> [TASK INSTRUCTIONS]:
[1] Answer each question from the excerpt on language interpretation.
(a) What term does the excerpt use for the language of the original message?
(b) What does the interpreter speak into during simultaneous interpretation?
(c) What does each participant in the audience use?
[2] Repeat the portion of the excerpt on language interpretation between "Typically, simultaneous interpretation" and "the language interpretation.", inclusive.

Start of DOCUMENT EXCERPT

Language Interpretation

Simultaneous Interpretation occurs when an interpreter listens to the original message (source language) and relays it in another language (target language) with very little delay.
Typically, simultaneous interpretation requires the assistance of special equipment where the interpreter speaks into a microphone that is either connected into an interpreter console or directly to a wireless FM or infrared transmitter, while each participant in the audience uses a wireless receiver with headphones tuned into the appropriate channel for the language they choose to hear.

No, they don’t. These devices require a professional interpreter with understanding of the context to perform the language interpretation.

End of DOCUMENT EXCERPT
Start of PROVIDED MATERIAL

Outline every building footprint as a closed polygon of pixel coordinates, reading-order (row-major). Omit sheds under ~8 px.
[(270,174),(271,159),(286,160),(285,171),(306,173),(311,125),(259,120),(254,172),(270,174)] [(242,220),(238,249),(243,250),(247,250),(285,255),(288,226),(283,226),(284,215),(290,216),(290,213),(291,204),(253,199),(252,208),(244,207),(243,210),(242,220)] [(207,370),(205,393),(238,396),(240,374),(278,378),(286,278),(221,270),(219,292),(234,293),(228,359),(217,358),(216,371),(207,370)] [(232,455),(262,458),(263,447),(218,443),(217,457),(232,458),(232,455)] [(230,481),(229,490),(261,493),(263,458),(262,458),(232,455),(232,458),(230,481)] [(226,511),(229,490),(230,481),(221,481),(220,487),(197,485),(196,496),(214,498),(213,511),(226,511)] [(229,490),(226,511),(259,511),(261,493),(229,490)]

End of PROVIDED MATERIAL

> [RESULTS BY TASK]:
[1]
(a) Source language.
(b) A microphone, connected either to an interpreter console or directly to a wireless FM or infrared transmitter.
(c) A wireless receiver with headphones, tuned to the channel for the language they choose to hear.

[2]
Typically, simultaneous interpretation requires the assistance of special equipment where the interpreter speaks into a microphone that is either connected into an interpreter console or directly to a wireless FM or infrared transmitter, while each participant in the audience uses a wireless receiver with headphones tuned into the appropriate channel for the language they choose to hear.

No, they don’t. These devices require a professional interpreter with understanding of the context to perform the language interpretation.